BZ2Decompressor and multi-stream support

The decompressor tracks two boolean flags: eof (set when BZ2_bzDecompress returns BZ_STREAM_END) and needs_input (set when the internal buffer is empty and the caller must supply more bytes).

Multi-stream .bz2 files concatenate independent bzip2 streams. When BZ2_bzDecompress signals BZ_STREAM_END with bytes still remaining, the decompressor calls BZ2_bzDecompressEnd followed immediately by BZ2_bzDecompressInit to reset the bz_stream in place, then continues processing.
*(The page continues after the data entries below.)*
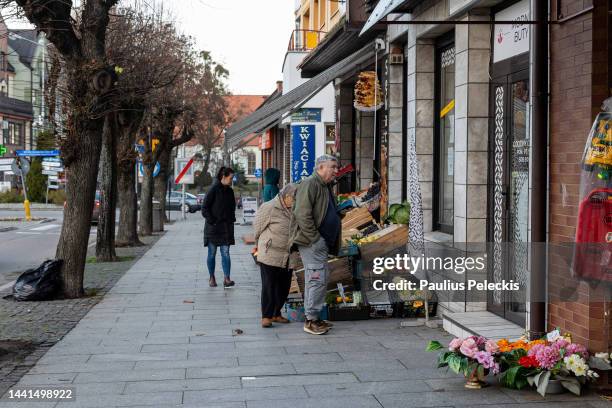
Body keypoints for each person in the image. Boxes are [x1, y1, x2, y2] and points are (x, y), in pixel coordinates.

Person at [290, 155, 341, 335]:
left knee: (319, 278)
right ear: (320, 167)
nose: (336, 170)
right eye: (333, 167)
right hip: (311, 243)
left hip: (319, 242)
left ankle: (315, 317)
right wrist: (315, 239)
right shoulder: (310, 184)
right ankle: (311, 320)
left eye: (336, 167)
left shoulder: (324, 186)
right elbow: (302, 214)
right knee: (316, 279)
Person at [253, 184, 300, 328]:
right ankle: (266, 316)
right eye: (295, 198)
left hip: (288, 254)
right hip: (270, 252)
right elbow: (257, 227)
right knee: (269, 286)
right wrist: (260, 244)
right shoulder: (269, 207)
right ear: (286, 197)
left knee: (284, 287)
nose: (297, 201)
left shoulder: (296, 209)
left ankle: (276, 313)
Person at [202, 167, 236, 288]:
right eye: (230, 178)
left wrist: (231, 219)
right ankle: (212, 277)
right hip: (213, 228)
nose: (232, 180)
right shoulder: (213, 190)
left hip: (226, 228)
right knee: (212, 253)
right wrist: (213, 221)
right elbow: (204, 208)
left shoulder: (230, 191)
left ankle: (227, 278)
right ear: (224, 177)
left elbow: (232, 207)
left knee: (226, 253)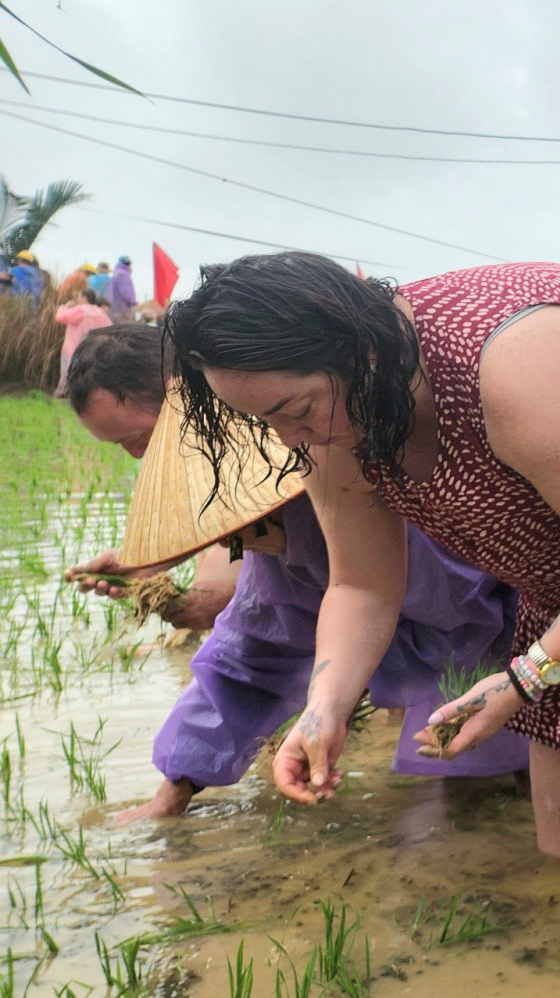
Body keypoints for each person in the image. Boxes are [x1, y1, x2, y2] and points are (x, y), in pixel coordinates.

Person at [164, 253, 560, 915]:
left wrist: (523, 677)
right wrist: (324, 708)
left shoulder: (511, 372)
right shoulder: (336, 426)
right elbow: (362, 587)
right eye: (264, 421)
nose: (291, 438)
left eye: (298, 409)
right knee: (554, 697)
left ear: (358, 351)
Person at [59, 324, 529, 820]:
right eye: (121, 447)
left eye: (140, 438)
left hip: (514, 650)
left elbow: (500, 608)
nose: (137, 458)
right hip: (448, 655)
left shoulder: (363, 478)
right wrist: (170, 797)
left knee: (488, 791)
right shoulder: (266, 538)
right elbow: (246, 658)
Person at [53, 287, 112, 396]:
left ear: (84, 298)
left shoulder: (80, 310)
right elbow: (109, 329)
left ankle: (63, 393)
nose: (78, 299)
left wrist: (64, 307)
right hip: (93, 349)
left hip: (73, 348)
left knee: (68, 372)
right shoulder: (100, 313)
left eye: (79, 296)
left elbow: (60, 318)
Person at [108, 255, 137, 321]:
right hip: (122, 309)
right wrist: (133, 302)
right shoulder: (123, 274)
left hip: (114, 308)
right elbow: (126, 293)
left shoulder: (116, 273)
This loop repeats until all input is consumed or no stream header is found.

// CPython: Modules/_bz2module.c:501 _bz2_BZ2Decompressor_decompress_impl
static PyObject *
_bz2_BZ2Decompressor_decompress_impl(BZ2Decompressor *self,
Py_buffer *data,
Py_ssize_t max_length)
{
...
while (self->bzs.avail_in > 0) {
bzerror = BZ2_bzDecompress(&self->bzs);
if (bzerror == BZ_STREAM_END) {
/* end of one stream; try to init next */
BZ2_bzDecompressEnd(&self->bzs);
if (self->bzs.avail_in == 0) {
self->eof = true;
break;
}
bzerror = BZ2_bzDecompressInit(&self->bzs, 0, 0);
...
}
...
}
self->needs_input = (self->bzs.avail_in == 0);
...
}

needs_input and eof properties

Both properties are simple C-level getsets reading the corresponding int fields on the object struct. eof is sticky once set. needs_input is false while the internal buffer still holds unprocessed bytes from a previous call, letting callers drive a state machine without buffering input themselves.
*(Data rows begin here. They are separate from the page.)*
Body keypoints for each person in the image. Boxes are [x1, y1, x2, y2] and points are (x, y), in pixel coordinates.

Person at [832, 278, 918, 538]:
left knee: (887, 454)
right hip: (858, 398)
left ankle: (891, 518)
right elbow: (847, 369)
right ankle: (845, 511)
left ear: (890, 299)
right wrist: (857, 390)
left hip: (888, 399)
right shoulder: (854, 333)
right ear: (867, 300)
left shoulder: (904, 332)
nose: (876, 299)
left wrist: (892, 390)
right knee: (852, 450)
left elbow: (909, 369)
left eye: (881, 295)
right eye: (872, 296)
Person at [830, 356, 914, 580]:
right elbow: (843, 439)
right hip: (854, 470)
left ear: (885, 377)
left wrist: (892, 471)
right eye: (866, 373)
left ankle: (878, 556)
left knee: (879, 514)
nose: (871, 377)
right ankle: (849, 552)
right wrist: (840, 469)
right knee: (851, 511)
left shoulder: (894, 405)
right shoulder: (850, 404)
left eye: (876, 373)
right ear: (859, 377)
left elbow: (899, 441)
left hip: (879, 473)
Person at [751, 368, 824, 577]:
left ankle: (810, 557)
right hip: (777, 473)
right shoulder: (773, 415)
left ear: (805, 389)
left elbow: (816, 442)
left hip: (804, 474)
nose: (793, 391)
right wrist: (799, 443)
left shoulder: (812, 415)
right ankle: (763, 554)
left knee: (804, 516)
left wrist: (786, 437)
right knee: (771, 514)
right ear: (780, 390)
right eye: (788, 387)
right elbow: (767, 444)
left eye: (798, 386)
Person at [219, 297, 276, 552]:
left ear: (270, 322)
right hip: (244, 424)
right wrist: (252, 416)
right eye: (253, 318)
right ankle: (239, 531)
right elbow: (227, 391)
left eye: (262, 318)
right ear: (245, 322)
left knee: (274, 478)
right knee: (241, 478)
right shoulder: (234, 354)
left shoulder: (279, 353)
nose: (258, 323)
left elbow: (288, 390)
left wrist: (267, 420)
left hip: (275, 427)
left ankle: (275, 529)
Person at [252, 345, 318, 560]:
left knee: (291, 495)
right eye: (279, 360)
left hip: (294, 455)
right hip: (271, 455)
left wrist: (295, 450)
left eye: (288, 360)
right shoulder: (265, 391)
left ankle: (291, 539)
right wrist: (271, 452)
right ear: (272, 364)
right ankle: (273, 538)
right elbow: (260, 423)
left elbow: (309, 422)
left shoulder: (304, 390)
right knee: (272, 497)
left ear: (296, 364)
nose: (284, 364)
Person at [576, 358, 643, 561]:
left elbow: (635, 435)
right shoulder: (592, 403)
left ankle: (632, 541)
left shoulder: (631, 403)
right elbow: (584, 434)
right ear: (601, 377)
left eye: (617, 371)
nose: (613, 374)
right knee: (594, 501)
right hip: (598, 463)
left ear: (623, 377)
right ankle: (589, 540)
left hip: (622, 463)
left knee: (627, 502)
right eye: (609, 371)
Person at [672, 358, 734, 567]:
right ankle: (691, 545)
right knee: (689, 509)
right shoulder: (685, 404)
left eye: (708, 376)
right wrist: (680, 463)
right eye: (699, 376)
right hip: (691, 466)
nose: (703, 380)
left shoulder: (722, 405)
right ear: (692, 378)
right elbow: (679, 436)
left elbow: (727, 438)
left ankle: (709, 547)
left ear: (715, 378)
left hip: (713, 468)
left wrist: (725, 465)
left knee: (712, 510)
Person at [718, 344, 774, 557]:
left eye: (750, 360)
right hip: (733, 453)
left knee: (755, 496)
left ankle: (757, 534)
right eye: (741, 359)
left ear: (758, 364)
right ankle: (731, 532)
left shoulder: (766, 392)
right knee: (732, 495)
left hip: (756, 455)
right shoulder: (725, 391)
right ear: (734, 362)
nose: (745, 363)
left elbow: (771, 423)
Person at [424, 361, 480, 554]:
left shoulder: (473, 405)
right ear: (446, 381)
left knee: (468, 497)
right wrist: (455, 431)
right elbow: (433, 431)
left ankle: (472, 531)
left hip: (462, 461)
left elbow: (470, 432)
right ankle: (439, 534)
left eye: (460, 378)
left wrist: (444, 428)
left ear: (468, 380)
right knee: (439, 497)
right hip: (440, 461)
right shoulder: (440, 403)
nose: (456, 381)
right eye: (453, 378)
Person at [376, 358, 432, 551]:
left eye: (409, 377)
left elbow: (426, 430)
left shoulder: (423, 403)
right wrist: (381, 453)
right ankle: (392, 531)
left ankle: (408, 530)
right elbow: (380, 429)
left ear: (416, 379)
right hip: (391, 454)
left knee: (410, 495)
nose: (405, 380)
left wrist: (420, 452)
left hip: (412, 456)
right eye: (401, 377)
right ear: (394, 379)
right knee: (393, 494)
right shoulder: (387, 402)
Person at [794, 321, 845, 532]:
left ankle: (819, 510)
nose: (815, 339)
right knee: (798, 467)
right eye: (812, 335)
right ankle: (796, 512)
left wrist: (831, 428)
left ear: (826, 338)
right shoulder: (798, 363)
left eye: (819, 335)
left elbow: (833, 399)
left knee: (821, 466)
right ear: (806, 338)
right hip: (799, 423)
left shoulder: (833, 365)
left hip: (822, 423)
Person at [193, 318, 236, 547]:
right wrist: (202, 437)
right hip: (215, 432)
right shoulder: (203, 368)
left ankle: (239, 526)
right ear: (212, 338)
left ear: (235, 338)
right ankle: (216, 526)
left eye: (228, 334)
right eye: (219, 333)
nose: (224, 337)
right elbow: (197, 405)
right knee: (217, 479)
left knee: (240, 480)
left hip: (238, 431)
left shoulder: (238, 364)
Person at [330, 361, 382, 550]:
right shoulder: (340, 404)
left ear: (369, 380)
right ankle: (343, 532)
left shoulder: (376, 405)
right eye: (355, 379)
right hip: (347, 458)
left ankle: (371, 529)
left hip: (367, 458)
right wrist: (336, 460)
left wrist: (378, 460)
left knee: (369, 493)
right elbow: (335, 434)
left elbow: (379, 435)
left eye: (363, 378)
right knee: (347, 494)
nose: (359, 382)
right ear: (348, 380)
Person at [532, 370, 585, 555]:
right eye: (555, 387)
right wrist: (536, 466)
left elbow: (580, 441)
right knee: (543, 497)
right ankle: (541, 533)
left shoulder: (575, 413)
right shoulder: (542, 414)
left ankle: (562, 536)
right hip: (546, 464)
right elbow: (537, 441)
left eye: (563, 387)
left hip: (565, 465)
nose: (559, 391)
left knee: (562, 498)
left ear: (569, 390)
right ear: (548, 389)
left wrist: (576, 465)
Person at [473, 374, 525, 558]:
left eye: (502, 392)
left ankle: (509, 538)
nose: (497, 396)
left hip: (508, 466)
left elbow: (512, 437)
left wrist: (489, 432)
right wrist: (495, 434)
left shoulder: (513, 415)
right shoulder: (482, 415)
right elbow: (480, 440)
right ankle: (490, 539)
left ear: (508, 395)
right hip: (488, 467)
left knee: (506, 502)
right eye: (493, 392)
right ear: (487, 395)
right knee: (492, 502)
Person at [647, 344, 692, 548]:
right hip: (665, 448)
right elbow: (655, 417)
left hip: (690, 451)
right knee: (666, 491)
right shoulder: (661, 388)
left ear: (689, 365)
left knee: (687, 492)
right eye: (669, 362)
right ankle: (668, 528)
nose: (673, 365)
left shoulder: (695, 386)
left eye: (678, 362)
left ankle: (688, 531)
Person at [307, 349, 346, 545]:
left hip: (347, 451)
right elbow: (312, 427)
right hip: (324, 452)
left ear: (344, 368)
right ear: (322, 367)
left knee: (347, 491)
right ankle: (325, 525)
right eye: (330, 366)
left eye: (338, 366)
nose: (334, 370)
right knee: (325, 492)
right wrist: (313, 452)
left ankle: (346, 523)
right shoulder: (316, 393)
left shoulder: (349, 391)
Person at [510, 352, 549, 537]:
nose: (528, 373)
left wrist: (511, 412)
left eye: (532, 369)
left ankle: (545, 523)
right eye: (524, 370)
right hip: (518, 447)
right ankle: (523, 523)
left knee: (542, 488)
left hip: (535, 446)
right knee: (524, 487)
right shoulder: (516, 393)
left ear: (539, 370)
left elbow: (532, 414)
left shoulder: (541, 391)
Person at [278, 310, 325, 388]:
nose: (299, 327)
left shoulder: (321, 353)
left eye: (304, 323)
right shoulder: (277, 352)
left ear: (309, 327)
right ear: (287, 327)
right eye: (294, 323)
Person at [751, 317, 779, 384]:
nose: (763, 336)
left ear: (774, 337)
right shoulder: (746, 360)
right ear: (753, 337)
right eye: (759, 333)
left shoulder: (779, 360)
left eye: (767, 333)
// CPython: Modules/_bz2module.c:560 BZ2Decompressor_get_needs_input
static PyObject *
BZ2Decompressor_get_needs_input(BZ2Decompressor *self, void *Py_UNUSED(ignored))
{
return PyBool_FromLong(self->needs_input);
}

The same pattern (PyBool_FromLong on a bare int field) is used for eof.

gopy notes

Status: not yet ported.

Planned package path: module/bz2/.

Go's compress/bzip2 package covers decompression only and does not expose a stateful streaming interface or compression at all. The port will use cgo against libbz2 directly, embedding the bz_stream equivalent in Go structs via C.bz_stream. Multi-stream handling must replicate the BZ2_bzDecompressEnd / BZ2_bzDecompressInit reset loop. The needs_input and eof properties map to exported boolean fields on the Go decompressor struct.